- Theatrical release poster
- Directed by: Natalia Leite
- Written by: Leah McKendrick
- Produced by: Mike Manning Leah McKendrick Shintaro Shimosawa
- Starring: Francesca Eastwood Clifton Collins Jr. Leah McKendrick Peter Vack David Huynh Marlon Young David Sullivan Michael Welch Mike Manning
- Cinematography: Aaron Kovalchik
- Edited by: Phil Bucci
- Music by: Sonya Belousova
- Production companies: GTE Productions Syncretic Entertainment Villainess Productions
- Distributed by: Dark Sky Films
- Release dates: March 13, 2017 (SXSW); October 13, 2017 (United States);
- Running time: 93 minutes
- Country: United States
- Language: English
- Budget: $250,000

= M.F.A. (film) =

M.F.A. is a 2017 American thriller film directed by Natalia Leite and written by Leah McKendrick. The film stars Francesca Eastwood, Clifton Collins Jr., Leah McKendrick, Peter Vack, David Huynh, Marlon Young, David Sullivan, Michael Welch and Mike Manning. The film was released on October 13, 2017, by Dark Sky Films.

== Plot ==
Noelle, an introvert California Masters of Fine Arts graduate student, accepts an invitation to a party by a handsome classmate she has a crush on, only to be lured into his room where he rapes her. The following night Noelle confronts her rapist and in a moment of rage, accidentally kills him. But, much to her surprise, an unexpected surge of inspiration will gradually fuel both her stagnant artistic expression and her thirst for revenge on those who have assaulted women.
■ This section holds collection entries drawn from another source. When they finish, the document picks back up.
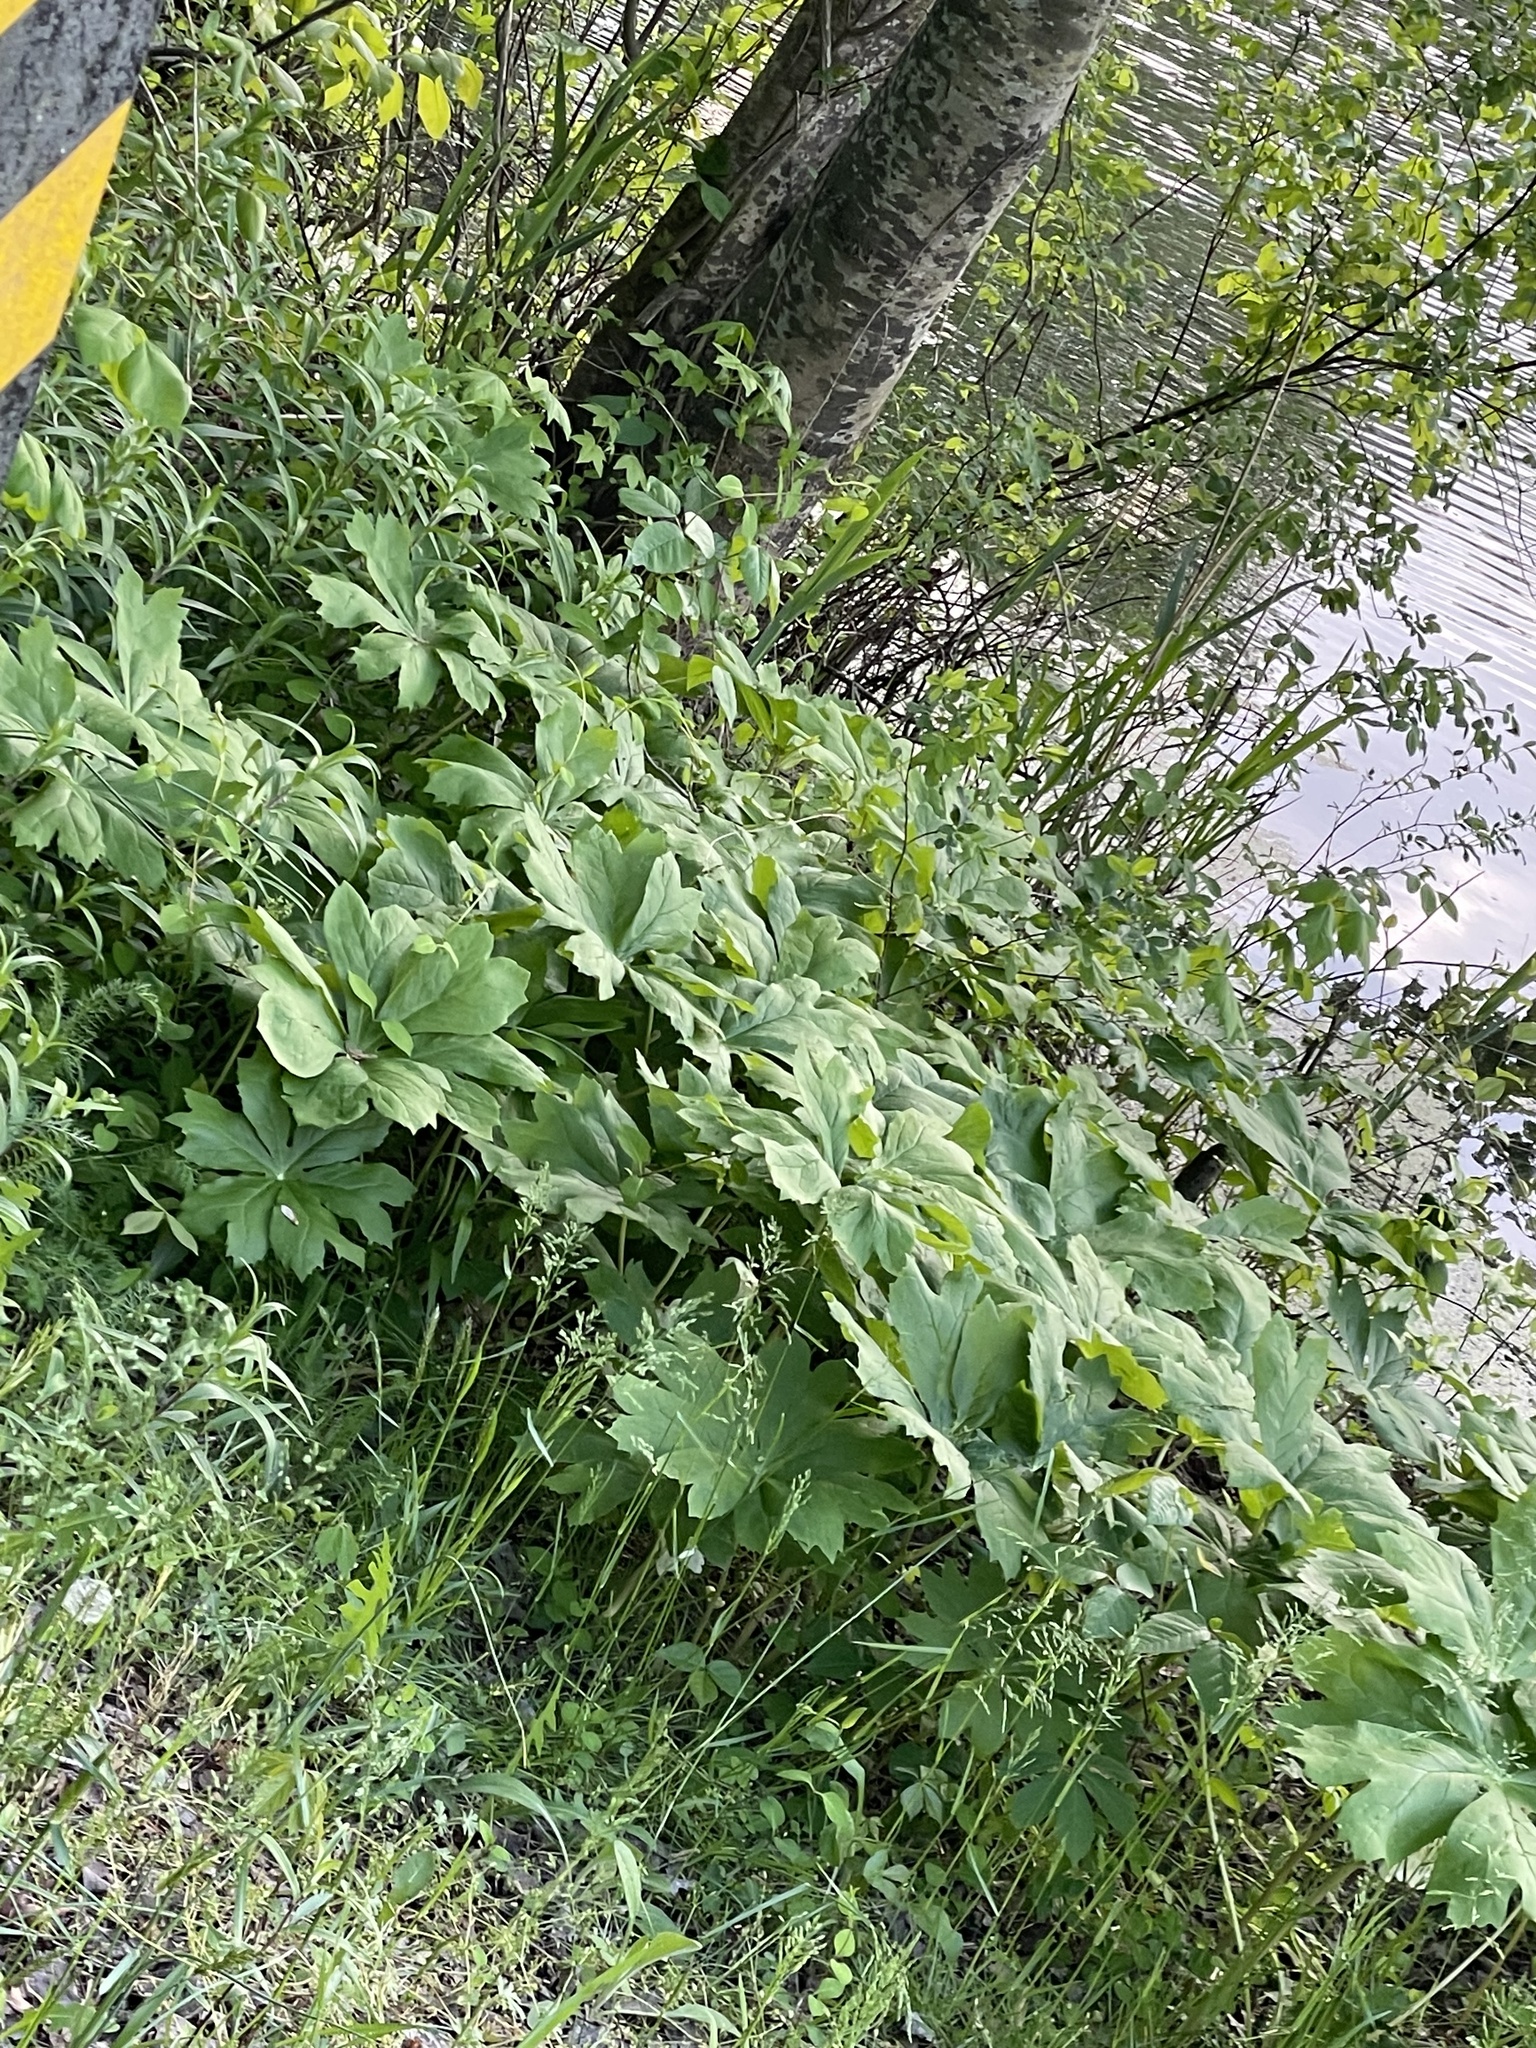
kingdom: Plantae
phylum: Tracheophyta
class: Magnoliopsida
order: Ranunculales
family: Berberidaceae
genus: Podophyllum
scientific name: Podophyllum peltatum
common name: Wild mandrake
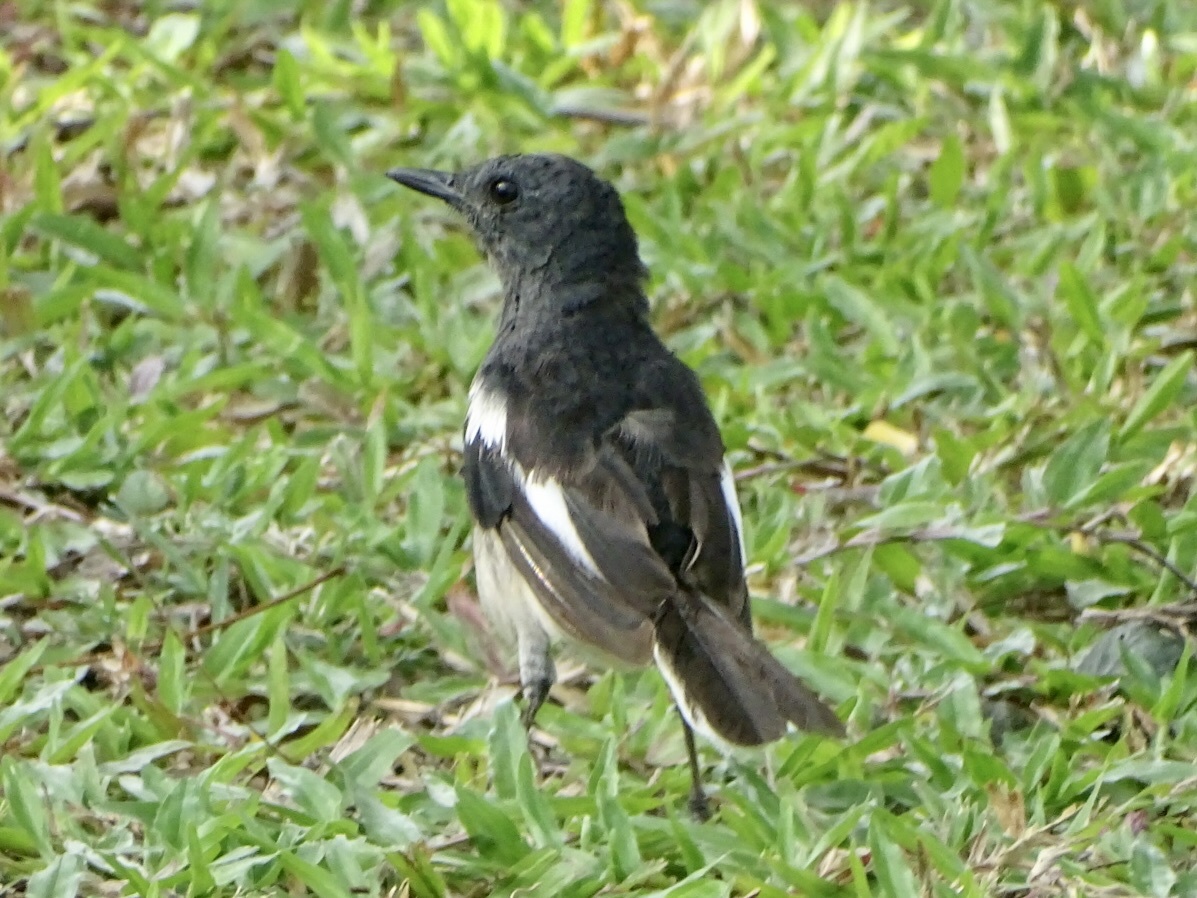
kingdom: Animalia
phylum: Chordata
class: Aves
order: Passeriformes
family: Muscicapidae
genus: Copsychus
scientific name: Copsychus saularis
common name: Oriental magpie-robin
Now, Noelle becomes a pitiless vigilante who uses her newly-found sex-appeal to serve her cause.

== Cast ==
- Francesca Eastwood as Noelle
- Clifton Collins Jr. as Kennedy
- Leah McKendrick as Skye
- Peter Vack as Luke
- David Huynh as Shane
- Marlon Young as Professor Rudd
- David Sullivan as Cavanaugh
- Michael Welch as Mason
- Mike Manning as Jeremiah
- Andrew Caldwell as Ryder
- Kyler Pettis as Conor

== Production ==
According to writer-producer Leah McKendrick, she began writing the screenplay for the film in 2014 and shooting began in 2016 at Chapman University, her alma mater.

== Release ==
The film premiered at South by Southwest on March 13, 2017. On June 8, 2017, Dark Sky Films acquired distribution rights to the film. The film was released on October 13, 2017, by Dark Sky Films.

== Critical reception ==
Rotten Tomatoes reported an 80% approval rating, based on 25 reviews, with an average score of 6.8/10.

The Hollywood Reporter staff said the film was "less a pulse-pounding thriller than a conversation starter about injustice and vigilantism." Leah Pickett of the Chicago Reader praised Francesca Eastwood's performance, calling it "magnetic and convincing", but criticizing the character's "implausibly quick switch from wallflower to assassin."